Mossa intelligente, frutto non so se di esperienza o di mancanza di mezzi diversi per aprirla. Alla fine del rotolamento quel blocco di pietra si scardina, lascia apparire una fessura ma ancora non basta a consentirmi di fare luce sul mistero (ovvio che intanto anch’io sono finito a valle). Ci vogliono ancora chi sa quanti altri sforzi. Bisogna perciò che mi riposi. Mi colloco pertanto ai suoi piedi (piedi tanto per dire) e prendo sonno. Non passano però che pochi istanti e riapro gli occhi, le orecchie e la mente. Mi arrivano infatti dei suoni simili a quelli del violino che presto si trasformano in un concerto accompagnato dalla voce di un solista, intervallata da quelle di un coro a bocca chiusa. Non capisco bene se sia un concerto o un concertato ma fa lo stesso; mi dice che devo riprendere la marcia verso la verità (confusa, però, a mio parere, per disvelamento del mistero POESIA). “Non perda tempo: c’è chi aspetta di conoscere le regole; chi di liberarsi delle angosce esistenziali; chi è tormentato dall’indecisione, dal to be (poet) or not to be.
Mi commuovo. Capisco che da me, dal mio sforzo, dipende la vita di tanti poeti in fieri o già tali senza tuttavia ancora il crisma dell’ufficialità che solo potrà essere dato da ciò che contiene la cassaforte. Riprendo dunque il lavoro con nuova lena usando questa volta per grimaldello la parola chiave che mi era stata insegnata dal sapiente, un tempo maestro di Franco Spena.

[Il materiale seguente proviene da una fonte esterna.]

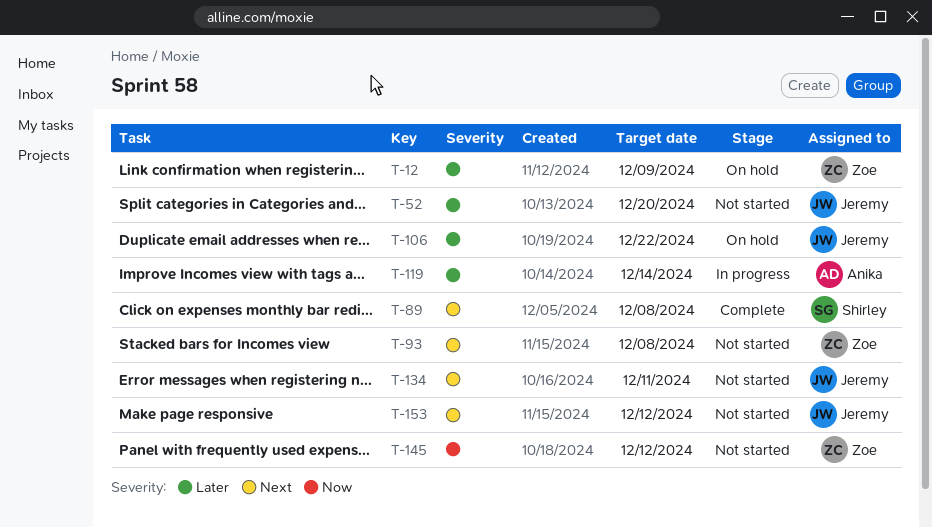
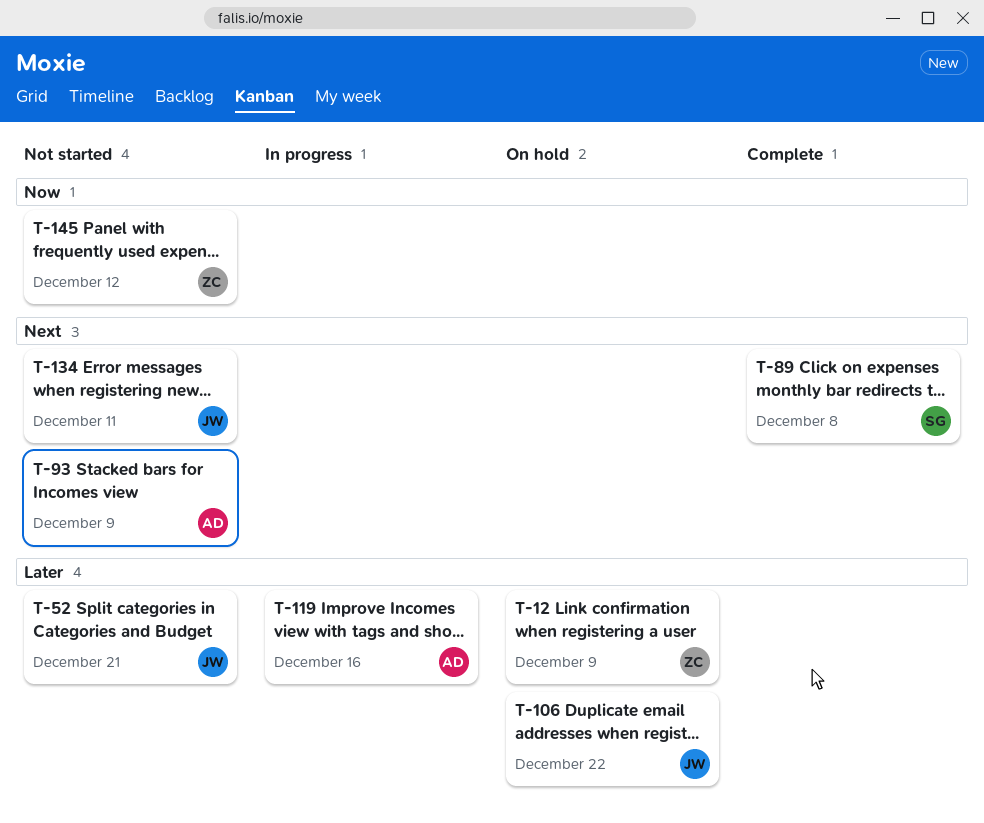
T-52, due: Dec 20 -> Dec 21
T-93, owner: Zoe -> Anika
T-93, due: Dec 8 -> Dec 9
T-119, due: Dec 14 -> Dec 16
T-153: present -> none

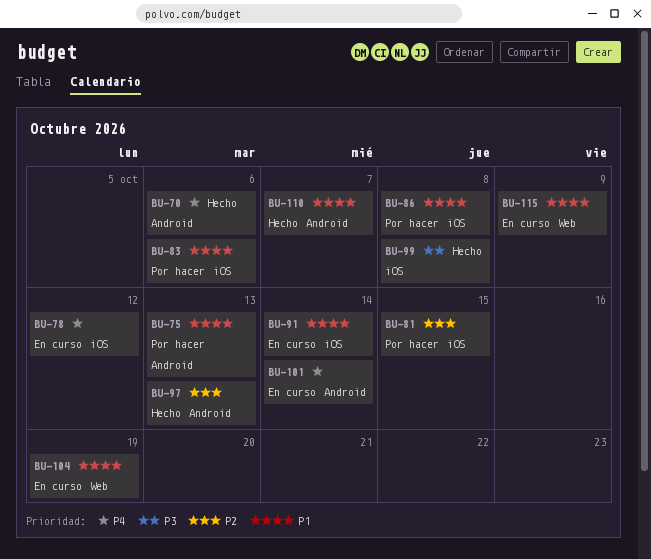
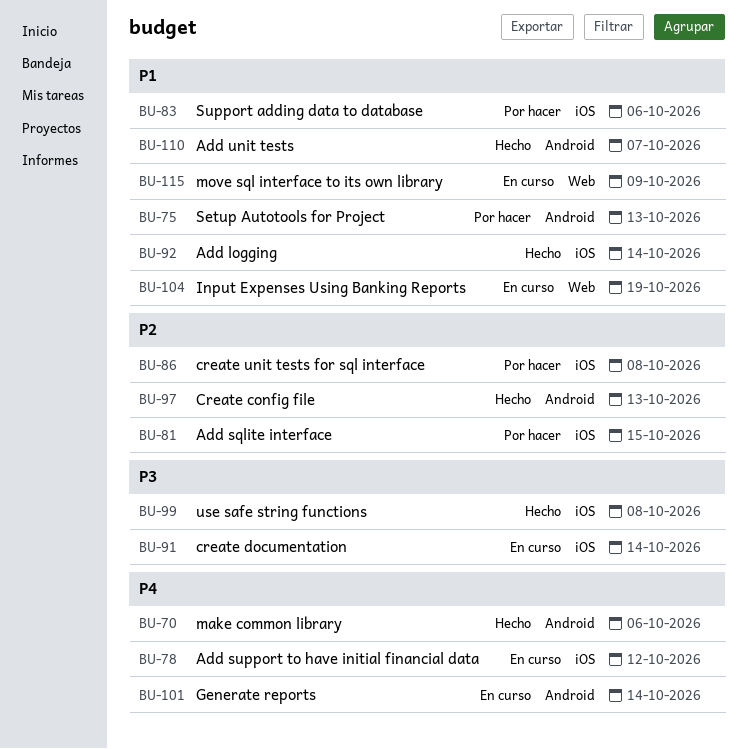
BU-86, priority: P1 -> P2
BU-91, priority: P1 -> P3
BU-92: none -> present

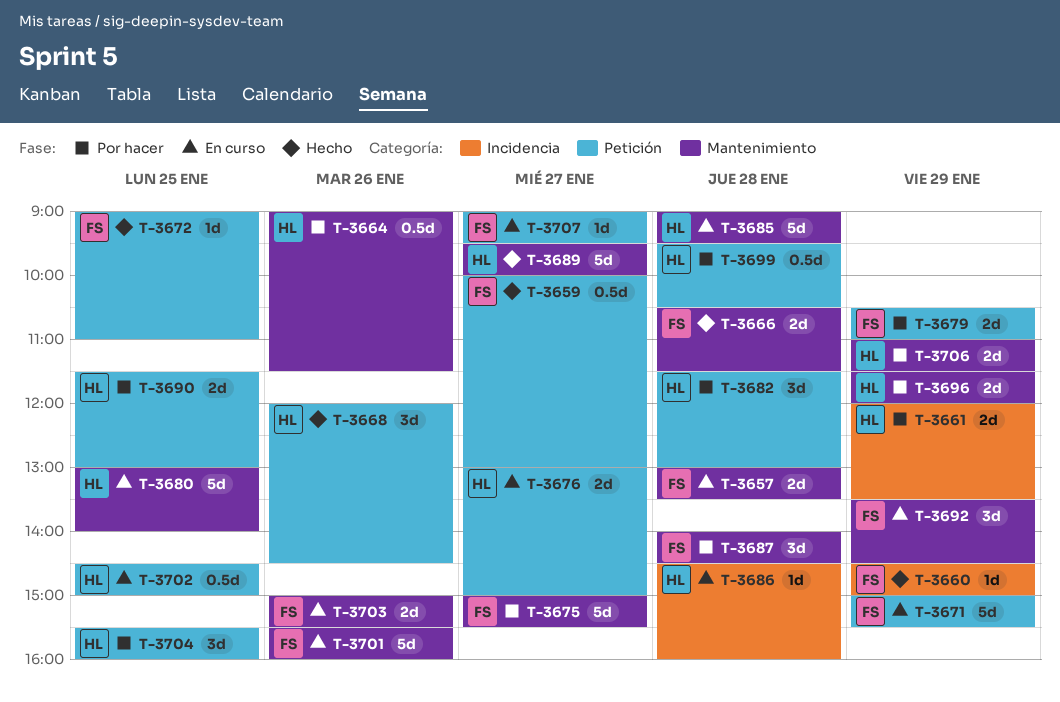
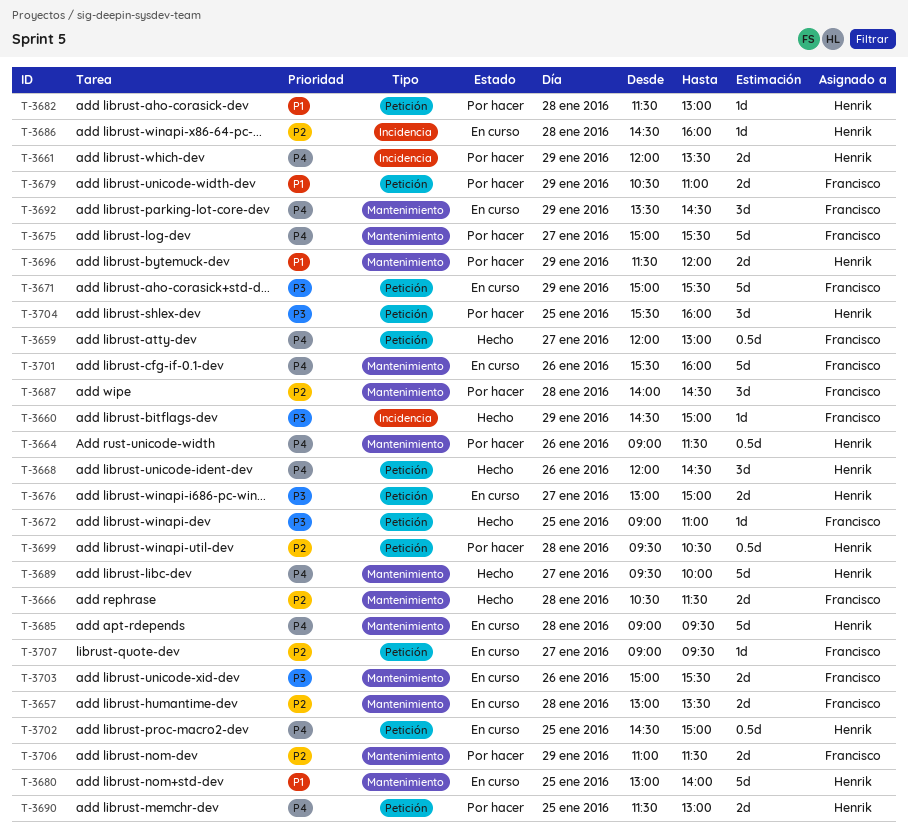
T-3659, begins: 10:00 -> 12:00
T-3682, estimate: 3d -> 1d
T-3706, owner: Henrik -> Francisco

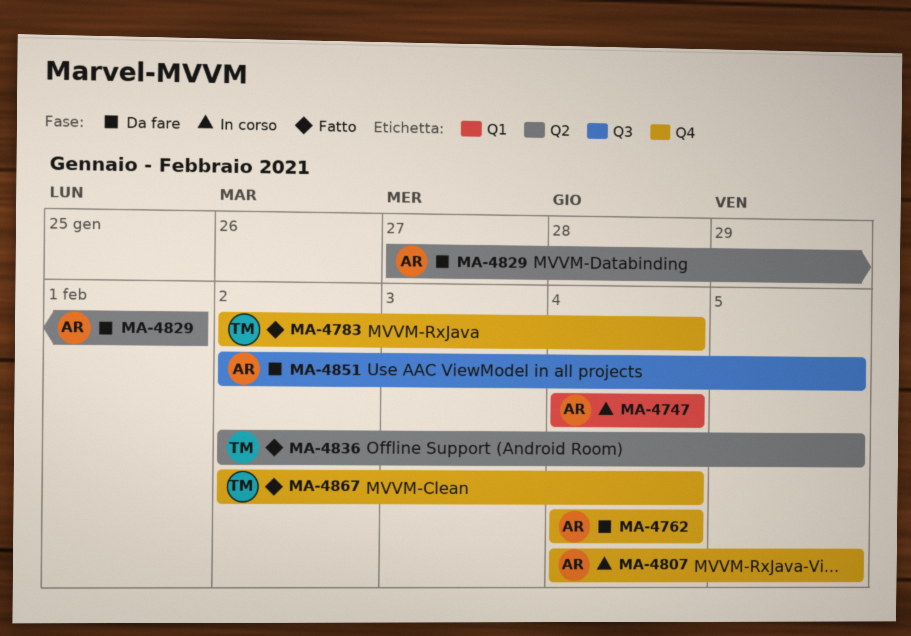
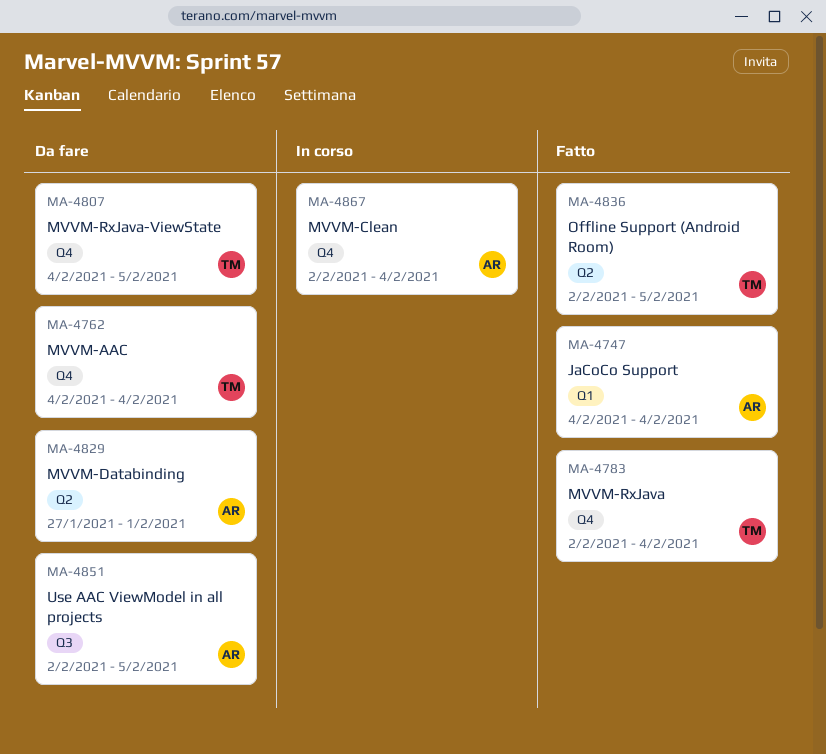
MA-4747, status: In corso -> Fatto
MA-4762, owner: AR -> TM
MA-4807, status: In corso -> Da fare
MA-4807, owner: AR -> TM
MA-4867, status: Fatto -> In corso
MA-4867, owner: TM -> AR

“Apriti cielo”!, al posto di “Apriti sesamo”, e il cielo si aprì. Lasciò cadere un bel po’ di poesie senza nome apparente ma attribuibili al predetto Spena. Chi ce le aveva messe, per me quella notte, fu un mistero: non diversamente da quando seppi che egli si era dedicato successivamente all’arte moltiplicando all’infinito le funzioni dell’alfabeto, in chiave propedeutica alla creazione di una nuova torre di Babele. Soddisfatto di avere fatto la mia parte lasciai da canto tutte le altre problematiche affidatemi dal sogno e mi misi quindi finalmente a dormire. Col proposito di leggere quanto prima le poesie di cui è fatta la silloge che quel poeta ha voluto spedirmi in anteprima.